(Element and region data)
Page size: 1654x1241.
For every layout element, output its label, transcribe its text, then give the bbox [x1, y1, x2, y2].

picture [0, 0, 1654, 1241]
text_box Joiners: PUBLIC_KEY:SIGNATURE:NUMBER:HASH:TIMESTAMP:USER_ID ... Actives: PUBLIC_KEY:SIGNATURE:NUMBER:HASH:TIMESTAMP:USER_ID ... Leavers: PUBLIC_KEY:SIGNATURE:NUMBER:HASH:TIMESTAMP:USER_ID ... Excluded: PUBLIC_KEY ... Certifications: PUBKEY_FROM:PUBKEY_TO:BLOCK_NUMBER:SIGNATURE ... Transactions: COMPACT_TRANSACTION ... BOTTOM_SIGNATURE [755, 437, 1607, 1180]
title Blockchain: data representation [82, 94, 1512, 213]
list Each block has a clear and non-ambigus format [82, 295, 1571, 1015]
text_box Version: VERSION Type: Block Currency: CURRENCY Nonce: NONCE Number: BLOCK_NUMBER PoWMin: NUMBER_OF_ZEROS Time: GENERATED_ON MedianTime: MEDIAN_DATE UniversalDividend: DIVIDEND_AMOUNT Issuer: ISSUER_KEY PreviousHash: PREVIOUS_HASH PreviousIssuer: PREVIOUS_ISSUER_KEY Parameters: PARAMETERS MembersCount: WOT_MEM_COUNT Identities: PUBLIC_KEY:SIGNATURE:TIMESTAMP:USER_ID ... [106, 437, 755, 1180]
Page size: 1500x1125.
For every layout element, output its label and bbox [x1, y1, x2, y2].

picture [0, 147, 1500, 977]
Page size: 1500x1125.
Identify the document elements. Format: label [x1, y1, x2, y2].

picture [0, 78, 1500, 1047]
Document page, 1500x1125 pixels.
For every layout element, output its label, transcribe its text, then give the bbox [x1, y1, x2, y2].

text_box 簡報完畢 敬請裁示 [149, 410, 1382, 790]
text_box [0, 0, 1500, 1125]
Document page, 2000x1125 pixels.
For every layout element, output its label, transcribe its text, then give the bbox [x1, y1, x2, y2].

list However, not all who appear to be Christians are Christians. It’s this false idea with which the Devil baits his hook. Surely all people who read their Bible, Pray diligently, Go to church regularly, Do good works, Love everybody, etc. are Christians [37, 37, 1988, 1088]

### [What you will do]
Copy the lines of the material exactly, from the line with "Document page, 2000x1125 pixels." up to and including the last line of the material.

### [Task result]
Document page, 2000x1125 pixels.
For every layout element, output its label, transcribe its text, then give the bbox [x1, y1, x2, y2].

list However, not all who appear to be Christians are Christians. It’s this false idea with which the Devil baits his hook. Surely all people who read their Bible, Pray diligently, Go to church regularly, Do good works, Love everybody, etc. are Christians [37, 37, 1988, 1088]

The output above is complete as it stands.